▶ _Work to do_
a – In the article on late-season momentum in the NFL, what reasons does coach Brian Billick give for the Ravens winning the Super Bowl six years earlier? Answer in one to three sentences.
b – Extend the article on late-season momentum in the NFL, picking up right after its final sentence.

▶ _Text excerpt_
Momentum paves road to top

As stretch run begins, remember it's hottest team, not best one, that wins Super Bowl

December 16, 2006|By Ken Murray | Ken Murray,Sun Reporter

Six years ago, the Ravens didn't know better.

They had a defense for the ages, a coach who drew up Super Bowl practices at midseason, and - after going without an offensive touchdown in October - no real reason to think they'd get there.

But they did. In a rush and a roar.

The Ravens won the final seven games of the regular season, then four more as a wild-card playoff team to become Super Bowl champions in a year when the Tennessee Titans had the best record (13-3) in the NFL.

"We didn't know we couldn't do it," coach Brian Billick said last week. "No one thought that much of us, I don't think. And the schedule laid out well for us."

The Ravens made just enough plays on offense to back up a defense that broke the league record for fewest points allowed in a 16-game season. Once they started winning, there was no stopping them.

"We kind of got on a run," left tackle Jonathan Ogden said, "and got to a point where we didn't think we could lose."

It wasn't the first time - or the last - that a team written off earlier in the year came back to win it all. The Pittsburgh Steelers performed their version of that trick last season, when they rode momentum to a climactic conclusion.

Saddled with a 7-5 record one week into December, the Steelers ran the table, winning their last eight games, to celebrate with the Lombardi Trophy in February.

Those examples serve as a mantra for teams on the playoff bubble, teams such as the Denver Broncos and New York Giants, both of whom are 7-6 and trying to get into the postseason.

When Broncos coach Mike Shanahan was asked in a recent news conference which AFC team was the team to beat, he reached for a common denominator.

"I think who stays healthy and who's hot at the time the playoffs start [is the team to beat]," Shanahan said. "As we saw last year, anything can happen."

The hottest team, if not the healthiest team, is the one that usually barrels through the playoffs to gain a Super Bowl berth. It's not always the best team, although by winning three Super Bowls in four years, the New England Patriots make a case for the latter.

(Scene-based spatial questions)
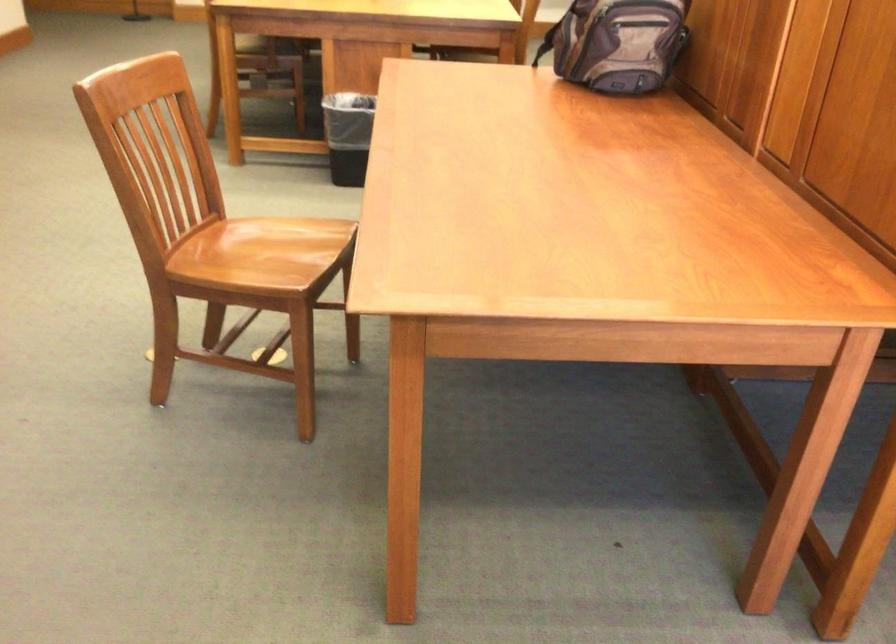
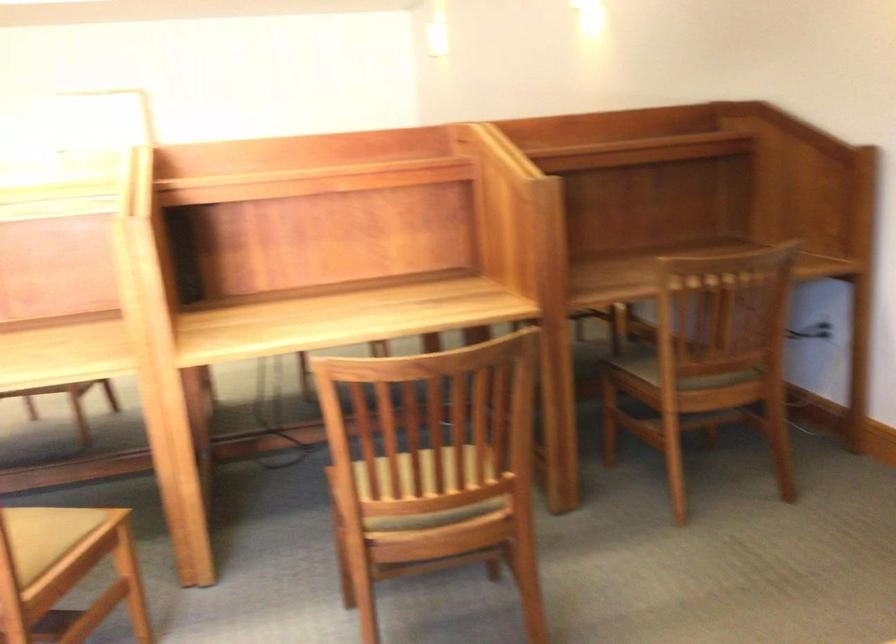
In a continuous first-person perspective shot, in which direction is the camera moving?

The movement direction of the cameraman is right, backward.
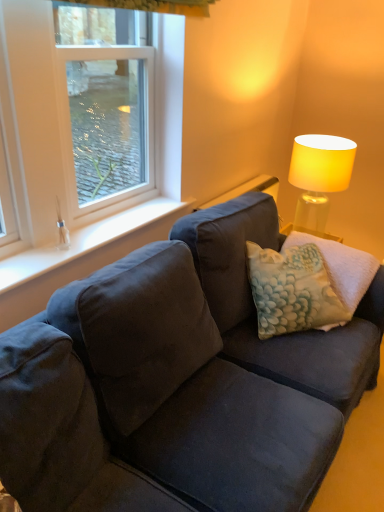
Question: Can you confirm if matte yellow fabric lampshade at upper right is positioned to the right of textured cream pillow at center?

Choices:
 (A) no
 (B) yes

Answer: (B)

Question: Are matte yellow fabric lampshade at upper right and textured cream pillow at center located far from each other?

Choices:
 (A) no
 (B) yes

Answer: (A)

Question: From the image's perspective, is matte yellow fabric lampshade at upper right beneath textured cream pillow at center?

Choices:
 (A) yes
 (B) no

Answer: (B)

Question: Is matte yellow fabric lampshade at upper right in contact with textured cream pillow at center?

▶ _Answers to the tasks_
a – Billick says the Ravens didn't know they couldn't do it, since no one thought much of them. He also says the schedule laid out well for them.

b –
History shows that winning in December means playing in January. That has been the trademark of the Patriots since they took the league by surprise in 2001 and upset the heavily favored St. Louis Rams in the Super Bowl.

The Patriots have won 19 of 23 regular-season games in December or early January since the 2001 season.

Quarterback Tom Brady says it comes down to "toughness, preparation, playing physical, playing smart."

"I think those four qualities, that have been the makeup of this team, are the reason why we have been successful late in the year," Brady said in a Patriots news conference.

"You sit at a place where you can go one of two ways - you can get better or you can get worse. This team has always chosen to get better ... and put the work in to improve."

The factors that contribute to a successful stretch run are many. Injuries are a critical indicator. So are turnovers. When the Ravens won their Super Bowl, their defensive frenzy generated 49 turnovers in the regular season and 12 more in the postseason. That's more than three a game over a 20-game season.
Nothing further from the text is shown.